- Born: 18 February 1772 Whitby, Yorkshire, England
- Died: 14 December 1850 (aged 78) Shropshire, England
- Occupation: Cotton mill owner
- Partner: Frances Richardson
- Relatives: Robert Moorsom (brother-in-law) Constantine Richard Moorsom Sir Frederick William Frankland Timothy Laurence

= Jonathan Scarth =

British industrialist (1772-1850)

Jonathan Scarth (18 February 1772 – 14 December 1850) was a partner in one of Manchester's early steam powered cotton mills in the late 18th century, and was an entrepreneur of the English Industrial Revolution.

==Life==
Jonathan Scarth was born in Whitby, Yorkshire, England, the son of Thomas Scarth, a Quaker ship owner. (His father did not remain a Quaker however, having been disowned by the society in 1781 for refusing to sail his ships without guns for protection). With funds from his father Thomas and brother-in-law Robert Moorsom, Jonathan, Richard Percival Moulson and Robert Owen (later to become the "father of English socialism") formed the Chorlton Twist Company to set up a state of the art steam powered cotton mill at Chorlton near Manchester.

The partners bought a Boulton and Watt rotary steam engine for £1,492 from James Watt in 1796. The 31-inch cylinder was cast and bored by John Wilkinson, and the machine weighed 99,000 pounds. James Watt Jr. wrote to Robert Owen that it was "one of the most perfect that ever passed through our hands".
Robert Owen's description of Jonathan and his partner Richard was less flattering: "two young men, inexperienced in the business, although they had capital".

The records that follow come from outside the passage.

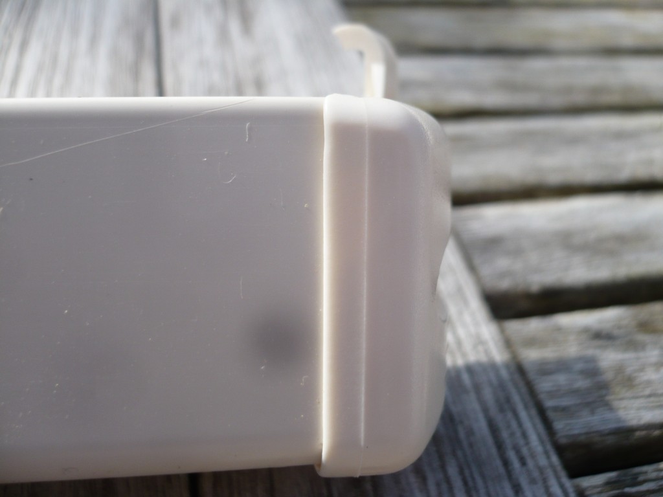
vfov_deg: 40.7
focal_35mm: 35
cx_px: 332
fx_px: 670
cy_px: 248
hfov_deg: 52.6
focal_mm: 5.8
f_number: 2.8
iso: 100
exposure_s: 1/640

Trouble started in 1796 just as the factory was starting production.
The fear of French invasion caused an international credit squeeze. Creditors could not borrow funds to pay. In January 1798 Moulson left the company, and in August of the same year Jonathan Scarth and another partner Matthew Chitty Marshall followed suit.
Undeterred, he and Marshall, with Benjamin Naylor, James Byfield and Theodore Rupp set up another cotton spinning company, "Scarth Marshall Rupp and Co." That company purchased a slightly smaller steam engine from Boulton and Watt, however it wound up in August 1801.
In late 1807 Jonathan was declared bankrupt.

===Later life===
After the birth of his second daughter Frances in Manchester in 1808, Jonathan, then 36 years old, and his family moved to County Cork in Ireland. He and his wife Frances had a total of ten children, including a son Robert Moorsom Scarth, named after Jonathan's brother-in-law. Jonathan recovered financially to the point that he was living on "independent means" at the time of his death in Shropshire on 14 December 1850.

== Bibliography ==
- Allen, Richard C. Remember me to my good friend Captain Walker: James Cook and the North Yorkshire Quakers. In Williams, Glyndwr (editor). "Captain Cook: Explorations And Reassessments". The Boydell Press, Woodbridge, Suffolk, UK. 2004. ISBN 1 84383 100 7
- Chaloner, William Henry. Robert Owen, Peter Drinkwater and the Early Factory System in Manchester, 1788-1800. Essay in "Bulletin of the John Rylands Library", September 1954. Pages 78–102.
- Charlton, Lionel. The history of Whitby, and of Whitby abbey. A. Ward, 1779.
- Nason, Elias. "Sir Charles Henry Frankland, baronet: or, Boston in the colonial times" J. Munsell, 1865.
- Young, George (Rev.). A History of Whitby, and Streoneshalh Abbey. Vol. 2 Clark and Medd. 1817.